Transactivation properties of c‐Myb are critically dependent on two SUMO‐1 acceptor sites that are conjugated in a PIASy enhanced manner

The transcription factor v‐Myb is a potent inducer of myeloid leukemias, and its cellular homologue c‐Myb plays a crucial role in the regulation of hematopoiesis.
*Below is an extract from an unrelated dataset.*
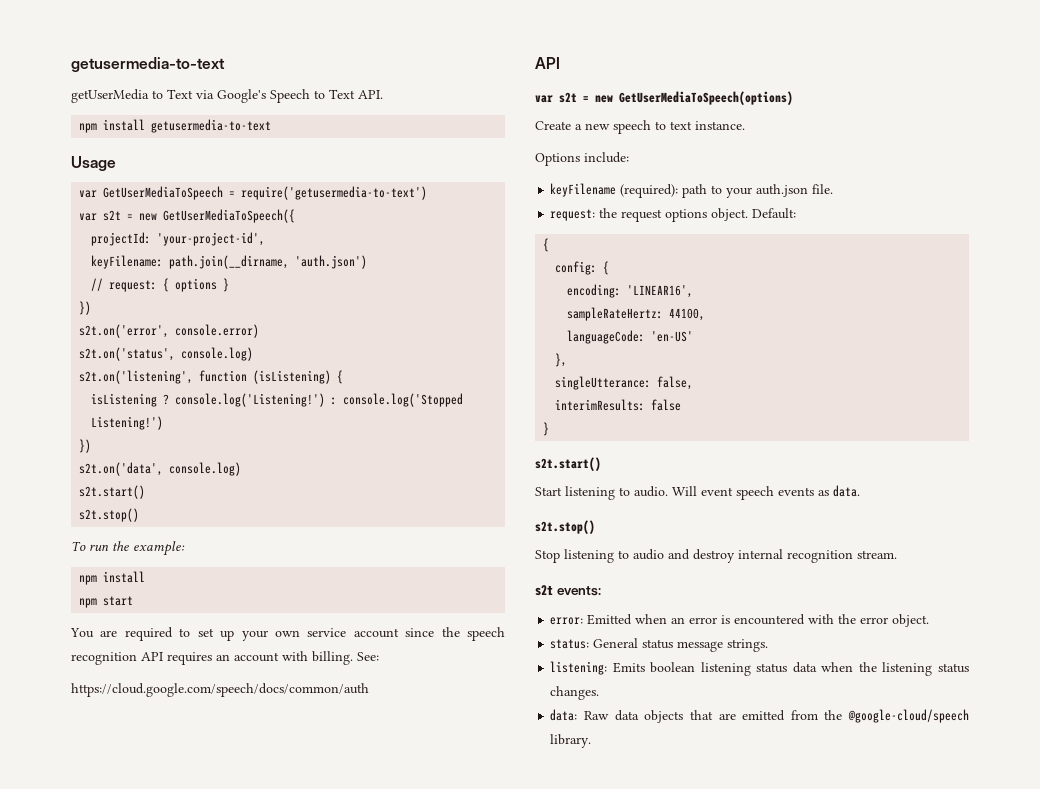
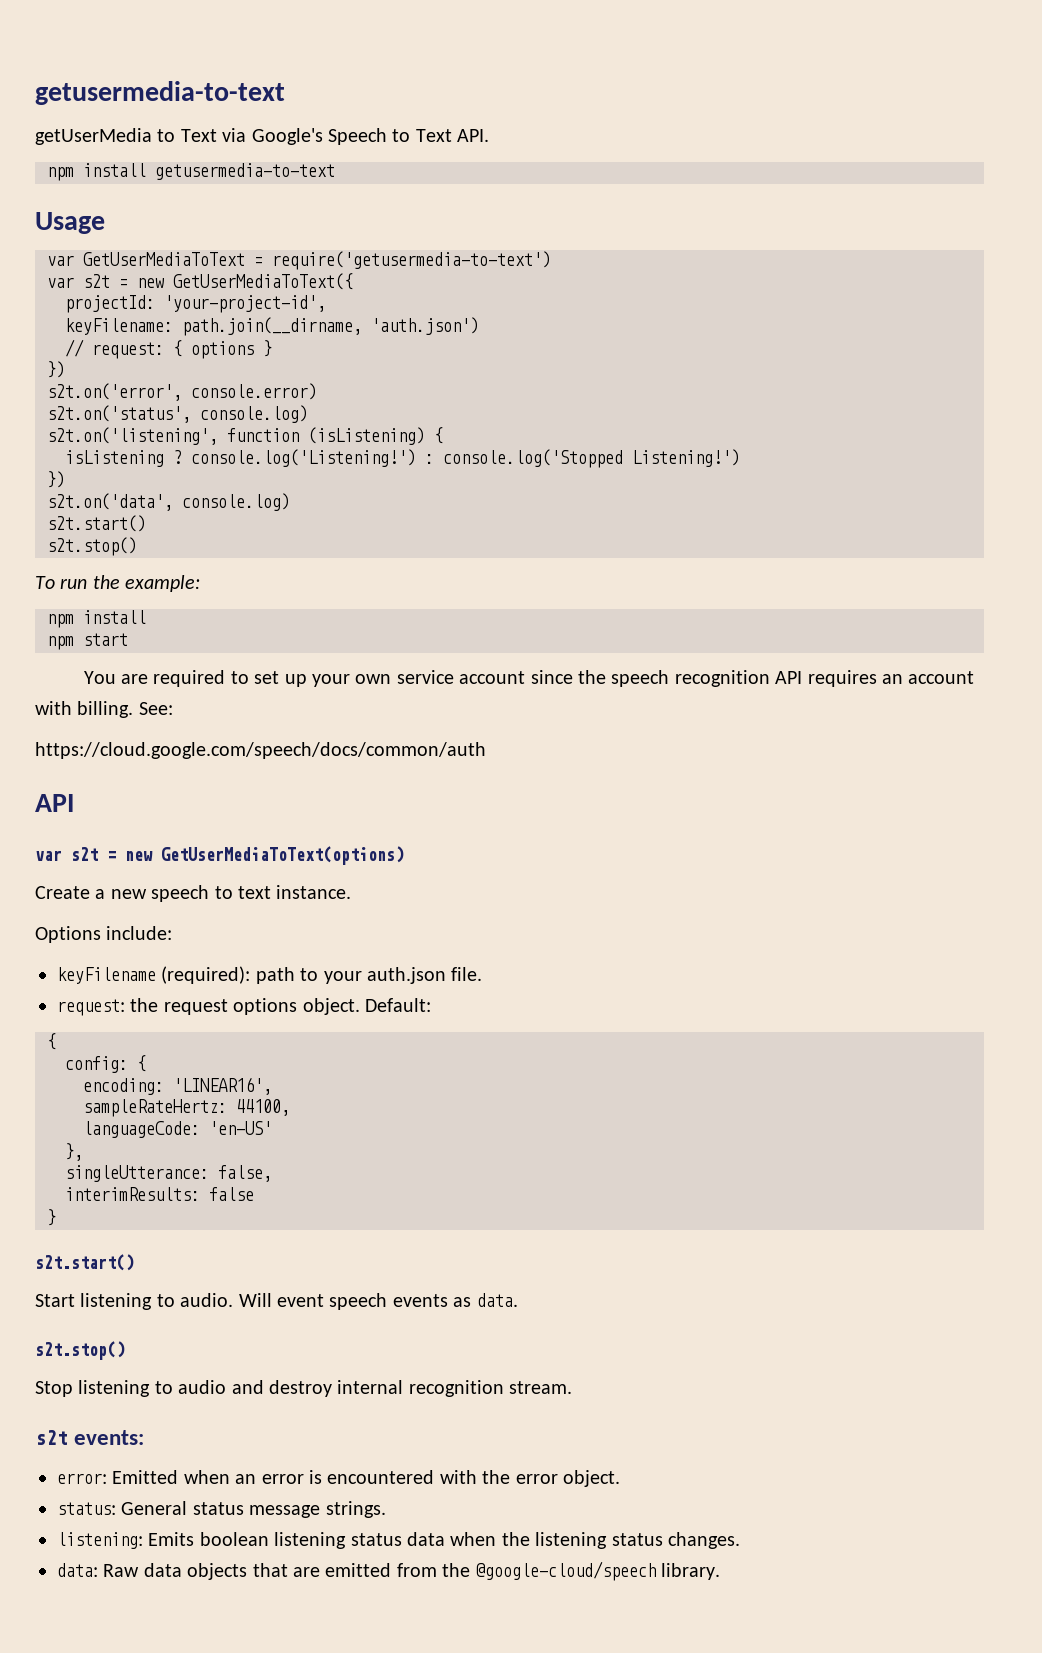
[103,186,224,200] GetUserMediaToSpeech -> [83,252,245,266] GetUserMediaToText
[163,209,296,223] GetUserMediaToSpeech({ -> [173,273,353,290] GetUserMediaToText({
[619,91,793,105] GetUserMediaToSpeech(options) -> [161,846,404,865] GetUserMediaToText(options)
Recently, Bies and coworkers (Bies, J., Markus, J. & Wolff, L. (2002) J. Biol. Chem , 277 , 8999–9009) presented evidence that murine c‐Myb can be sumoylated under overexpression conditions in COS7 cells when cotransfected with FLAG‐tagged SUMO‐1. Here we provide independent evidence that human c‐Myb is also subject to SUMO‐1 conjugation under more physiological conditions as revealed by coimmunoprecipitation analysis of Jurkat cells and transfected CV‐1 cells. Analysis in an in vitro conjugation system showed that modification of the two sites K503 and K527 is interdependent. A two‐hybrid screening revealed that the SUMO‐1 conjugase Ubc9 is one of a few major Myb‐interacting proteins. The moderate basal level of sumoylation was greatly enhanced by cotransfection of PIASy, an E3 ligase for SUMO‐1. The functional consequence of abolishing sumoylation was enhanced activation both of a transiently transfected reporter gene and of a resident Myb‐target gene. When single and double mutants were compared, we found a clear correlation between reduction in sumoylation and increase in transcriptional activation. Enhancing sumoylation by contransfection of PIASy had a negative effect on both Myb‐induced and basal level reporter activation. Furthermore, PIASy caused a shift in nuclear distribution of c‐Myb towards the insoluble matrix fraction. We propose that the negative influence on transactivation properties by the negative regulatory domain region of c‐Myb depends on the sumoylation sites located here.